Ophthalmic Disease and Beyond
Oyster Point Pharma is committed to the discovery and development of first-in-class therapies to treat ophthalmic diseases.
Leveraging our nicotinic acetylcholine receptor (nAChR) domain expertise, we are focused on the development of OC-01 (varenicline) nasal spray for the treatment of signs and symptoms of dry eye disease, as well as a number of potential indications and uses associated with and beyond dry eye disease. These include neurotrophic keratopathy, dry eye associated with contact lens intolerance, and ocular surface preparation for refractive surgeries.

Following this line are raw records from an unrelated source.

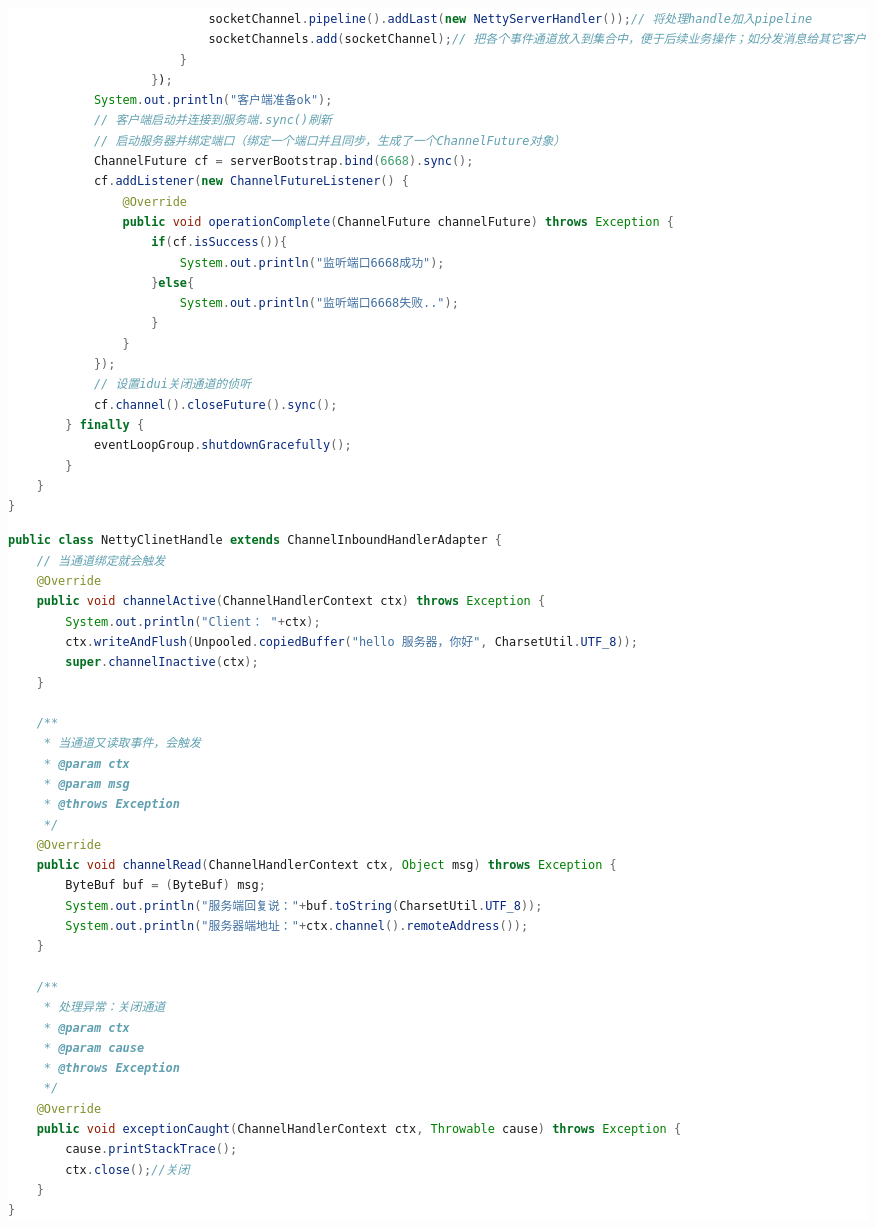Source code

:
```java
                            socketChannel.pipeline().addLast(new NettyServerHandler());// 将处理handle加入pipeline
                            socketChannels.add(socketChannel);// 把各个事件通道放入到集合中，便于后续业务操作；如分发消息给其它客户
                        }
                    });
            System.out.println("客户端准备ok");
            // 客户端启动并连接到服务端.sync()刷新
            // 启动服务器并绑定端口（绑定一个端口并且同步，生成了一个ChannelFuture对象）
            ChannelFuture cf = serverBootstrap.bind(6668).sync();
            cf.addListener(new ChannelFutureListener() {
                @Override
                public void operationComplete(ChannelFuture channelFuture) throws Exception {
                    if(cf.isSuccess()){
                        System.out.println("监听端口6668成功");
                    }else{
                        System.out.println("监听端口6668失败..");
                    }
                }
            });
            // 设置idui关闭通道的侦听
            cf.channel().closeFuture().sync();
        } finally {
            eventLoopGroup.shutdownGracefully();
        }
    }
}
```

```java
public class NettyClinetHandle extends ChannelInboundHandlerAdapter {
    // 当通道绑定就会触发
    @Override
    public void channelActive(ChannelHandlerContext ctx) throws Exception {
        System.out.println("Client： "+ctx);
        ctx.writeAndFlush(Unpooled.copiedBuffer("hello 服务器，你好", CharsetUtil.UTF_8));
        super.channelInactive(ctx);
    }

    /**
     * 当通道又读取事件，会触发
     * @param ctx
     * @param msg
     * @throws Exception
     */
    @Override
    public void channelRead(ChannelHandlerContext ctx, Object msg) throws Exception {
        ByteBuf buf = (ByteBuf) msg;
        System.out.println("服务端回复说："+buf.toString(CharsetUtil.UTF_8));
        System.out.println("服务器端地址："+ctx.channel().remoteAddress());
    }

    /**
     * 处理异常：关闭通道
     * @param ctx
     * @param cause
     * @throws Exception
     */
    @Override
    public void exceptionCaught(ChannelHandlerContext ctx, Throwable cause) throws Exception {
        cause.printStackTrace();
        ctx.close();//关闭
    }
}
```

Oyster Point’s proprietary, investigational Enriched Tear Film (ETF™) Gene Therapy is being developed for the treatment of select ocular surface diseases. Oyster Point Pharma’s investigational ETF™ Gene Therapy has been shown in preclinical models to deliver target genes to cells using adeno-associated virus (AAV) vectors, nonreplicating DNA delivery vehicles that are currently not known to cause disease. In preclinical models, it has been shown that the protein-producing machinery in the lacrimal gland can be harnessed to secrete selected proteins in the body’s own natural tear film to potentially treat diseases of the ocular surface. We believe that this approach has the potential to change the way that chronic diseases of the ocular surface are treated. Additionally, in preclinical models, it has been shown that OC-01 (varenicline) nasal spray may have the potential to modulate the amount of selected proteins, peptides, antibodies, hormones, enzymes or cytokines secreted from the lacrimal gland into the tear film and onto the ocular surface. We believe that targeting the parasympathetic nervous system through the use of cholinergic agonists, such as OC-01 (varenicline) nasal spray, administered locally in the nasal cavity has the potential to treat a wide range of diseases and disorders.
Oyster Point has partnered in a research collaboration to develop potentially novel therapies to treat bacterial infections in ophthalmology using bacteriophages. Bacteriophages, also known as “phages,” are viruses that are found in the natural environment that infect and replicate specifically in bacteria. Antibiotics normally kill the vast majority of bacteria they encounter, although occasionally a few microbes survive, reproduce, and pass on their immunity to future generations. Over time, certain strains of bacteria can become largely or completely impervious to even the strongest antibiotics. Without effective antibiotics, common procedures and operations, including those for ophthalmology may involve increased risk of infection. As an ocular surface disease company we are committed to developing treatments for the bacteria associated diseases of today and in the future.